His wife was not hurt.
The case made headlines and police encouraged witnesses to come forward.
Seven days after the death, Smokes, then 19, and Warren, then 16 — childhood pals from East New York, Brooklyn — were busted for murder.
Their arrests were based on eyewitness accounts, including from the star witness, a 16-year-old who had been arrested for an unrelated mugging and told an NYPD detective he had done robberies with Smokes and Warren and that Smokes told him he’d “caught a body” in Times Square.
From the start, Smokes and Warren gave the same story: They had taken the subway to Times Square and went to the Latin Quarter on W. 48th St. Short of money to get into the trendy hotspot, they headed south, then went home.
Both were convicted of murder, anyway. But while in prison, Smokes got an apology letter from the star witness, who said he had been pressured to identify him and Warren as the killers.
Warren was released from prison in 2007, Smokes four years later.
They fought from then on to vacate their convictions, with their lawyers arguing that the case was built on testimony from witnesses manipulated and threatened with arrest by NYPD detectives and prosecutors from the Manhattan district attorney’s office.
In 202, Manhattan Supreme Court Justice Stephen Antignani denied their motion to vacate the convictions.
But as an appeal was being prepared, the postconviction justice unit formed under DA Alvin Bragg took another look at the case. In October, prosecutors told the judge DA’s office is “prepared to concede … that there is newly discovered evidence that creates a reasonable probability of a more favorable outcome.”
The evidence includes photos that had been misplaced; leads that pointed to other suspects and had not been turned over to defense lawyers as required; statements
from two witnesses, and notes suggesting another witness was directed to pick out Warren’s name and photo from a set of possible suspects.
On Jan. 31, Smokes and Warren were cleared, Antignani telling them they were free to go as “innocent men.”
At that point, Alary, who had followed their plight from afar — he lives with his wife and two sons in Montreal, where he is a film composer — sent his letter to lawyer James Henning.
Alary said in a phone interview that his family, including his late grandmother, kept their grief bottled up through the years, tending not to talk about the murder.
But he said it was important that Smokes and Warren knew that the only anger he and his family feel is toward a criminal justice system that time and again has wrongly imprisoned Black men.
“Whatever it means to them, I’m on their side — and I believe them, I believe in their innocence and I wish them the best in this fight,” Alary said. “They were surprised that I said that to them. They thought [my family] would be angry. No.
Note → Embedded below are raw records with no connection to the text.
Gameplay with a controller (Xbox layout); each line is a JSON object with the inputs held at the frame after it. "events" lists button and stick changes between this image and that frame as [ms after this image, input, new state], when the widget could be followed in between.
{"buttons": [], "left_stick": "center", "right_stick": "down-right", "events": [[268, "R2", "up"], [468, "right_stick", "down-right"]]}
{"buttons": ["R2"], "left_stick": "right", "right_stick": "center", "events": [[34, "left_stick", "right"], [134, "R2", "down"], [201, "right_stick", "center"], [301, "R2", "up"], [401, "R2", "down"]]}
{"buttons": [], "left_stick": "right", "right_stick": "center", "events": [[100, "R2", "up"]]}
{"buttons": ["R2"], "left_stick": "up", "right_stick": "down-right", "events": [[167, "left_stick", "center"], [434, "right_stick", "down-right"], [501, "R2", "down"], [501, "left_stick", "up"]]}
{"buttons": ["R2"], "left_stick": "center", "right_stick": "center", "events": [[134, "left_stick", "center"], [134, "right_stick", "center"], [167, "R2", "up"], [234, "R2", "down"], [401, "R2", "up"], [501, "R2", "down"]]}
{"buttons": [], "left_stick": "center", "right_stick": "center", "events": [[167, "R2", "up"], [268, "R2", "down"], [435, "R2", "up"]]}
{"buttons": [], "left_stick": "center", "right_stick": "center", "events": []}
“For me, it’s a tragedy that they had to pay for a crime they did not commit,” he added.
Alary also said that while it would be satisfying if the real killers were arrested and convicted, he doubts that will ever happen.
Indeed, after meeting with the NYPD, the DA’s office decided it would not reinvestigate the case. A police source said the conflicting eyewitness account — while instrumental in vindicating Smokes and Warren — would make it impossible to get a conviction unless someone stepped forward and confessed.
Smokes and Warren said that while they are generally private people, they see a future in which they help others fight like they did to clear their names.
“This is my legacy,” Warren said. “So I can see myself advocating for other people.”